MR: But haven’t many people thought like that?
PS: In the heat of an argument with an opponent of intervention, who had just celebrated his 60th birthday, I got carried away with the question of whether there was any value for a German which had to be defended, if necessary, with his own life. Instead of an answer, he hummed a Nazi song to me, in which blood sacrifice for people and fatherland was celebrated. He had had to learn it at school. The hummed argument seemed to need no further comment. With such slogans the despiser of life with the moustache had led the Germans into a murderous war which had cost 50 million people their lives.

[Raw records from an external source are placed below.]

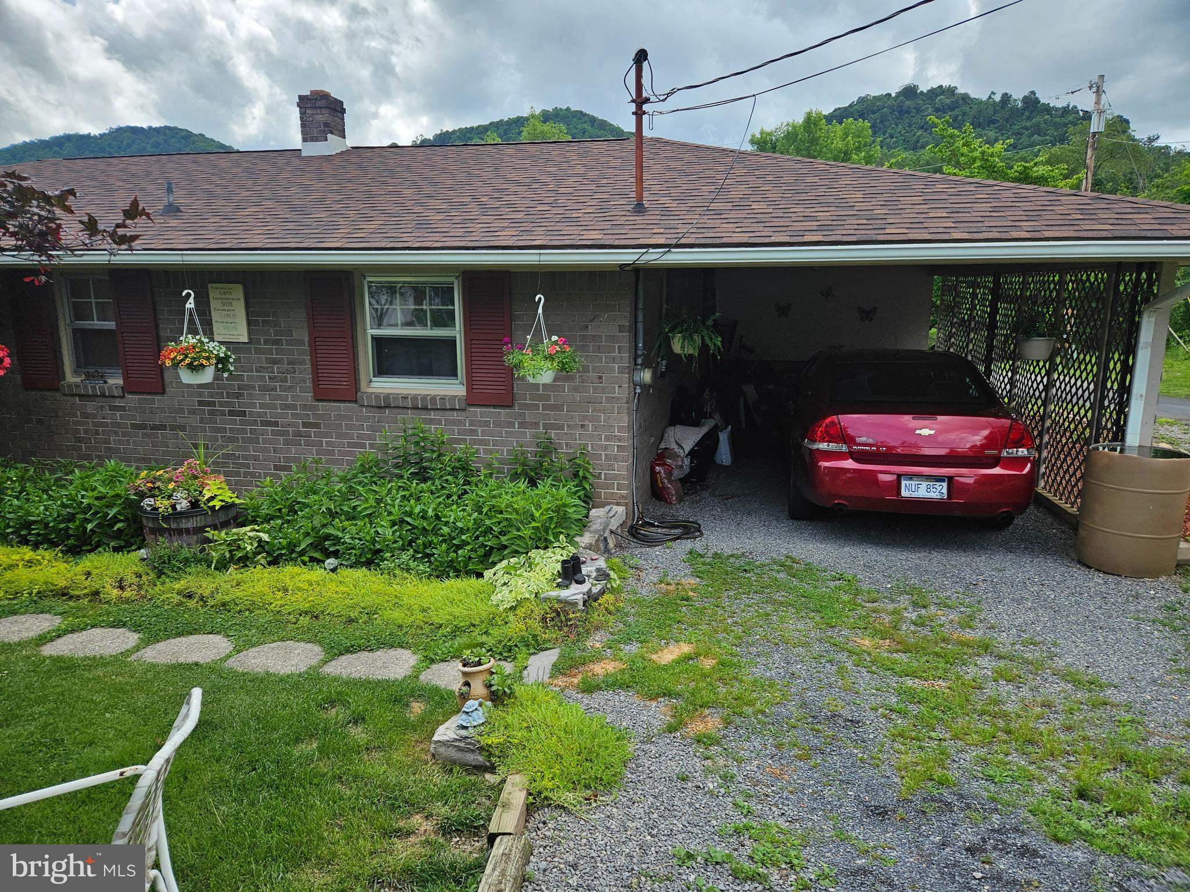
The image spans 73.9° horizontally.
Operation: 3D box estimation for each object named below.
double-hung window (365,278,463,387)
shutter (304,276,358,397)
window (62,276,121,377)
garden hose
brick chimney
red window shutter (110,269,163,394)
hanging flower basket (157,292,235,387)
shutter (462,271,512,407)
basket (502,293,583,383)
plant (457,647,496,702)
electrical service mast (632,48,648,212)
[{"bbox_3d":[-1.529,-0.947,6.678,0.880,0.930,0.100,3,12,12],"label":"double-hung window"},{"bbox_3d":[-2.252,-0.932,6.784,0.410,1.090,0.040,3,12,12],"label":"shutter"},{"bbox_3d":[-4.665,-1.099,7.364,0.560,0.930,0.100,3,12,12],"label":"window"},{"bbox_3d":[0.498,0.679,6.484,0.720,0.100,0.520,3,12,12],"label":"garden hose"},{"bbox_3d":[-3.484,-4.121,10.138,0.440,0.806,0.440,3,12,12],"label":"brick chimney"},{"bbox_3d":[-4.159,-1.037,7.199,0.410,1.090,0.040,3,12,12],"label":"red window shutter"},{"bbox_3d":[-3.217,-0.880,6.409,0.563,0.764,0.525,3,12,12],"label":"hanging flower basket"},{"bbox_3d":[-0.866,-0.873,6.479,0.410,1.090,0.040,3,12,12],"label":"shutter"},{"bbox_3d":[-0.381,-0.788,5.778,0.550,0.661,0.496,3,12,12],"label":"basket"},{"bbox_3d":[-0.531,1.028,3.515,0.175,0.260,0.175,0,12,0],"label":"plant"},{"bbox_3d":[0.353,-2.463,6.184,0.130,1.210,0.140,3,12,12],"label":"electrical service mast"}]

Marek Edelmann, the last surviving commander of the Warsaw Ghetto Uprising, said on the 50th anniversary of this uprising: “There is mass destruction in Bosnia, and Europe is behaving in a similar way as towards the ghetto fighters of those days”. When a surviving victim of the Nazi massacre in Warsaw draws such a comparison, the warnings of guilt-ridden Germans about such comparisons seem somewhat strange. Even the commotion caused by Hans Magnus Enzensberger‘s comparison of Saddam and Hitler could only be explained by a kind of negative German megalomania: how dare anyone compares this backwoods moustached Arab sheikh with our incomparable monster Hitler!

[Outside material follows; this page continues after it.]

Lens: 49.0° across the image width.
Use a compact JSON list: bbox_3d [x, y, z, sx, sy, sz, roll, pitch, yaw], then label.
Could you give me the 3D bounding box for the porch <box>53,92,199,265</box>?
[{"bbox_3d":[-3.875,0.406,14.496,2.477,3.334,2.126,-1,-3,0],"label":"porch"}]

Even the opinion that one does not know who is friend or foe in Bosnia proved to be a weak excuse for inaction. This much is known: not only the Serbs, but to a lesser extent also the Croats and, in individual cases, the Muslims carried out ethnic cleansing in their ancestral or conquered territories. It has never been a matter for Europeans to choose between the Serbs, the Croats and the Muslims. Partisanship could only ever be directed towards the victims of aggression: the civilian population on all sides. The first and most important task of a European intervention would have been to keep the warring parties apart and prevent further killing.
[1] see Peter Schneider’s article “The Warning of this Peace”, in: Kursbuch 68, 1982
[2] Comment MR: The International Criminal Tribunal for the former Yugoslavia ceased its activities at the end of 2017. New or yet to be completed proceedings are the responsibility of its successor institution, the Mechanism for International Criminal Tribunals (MICT).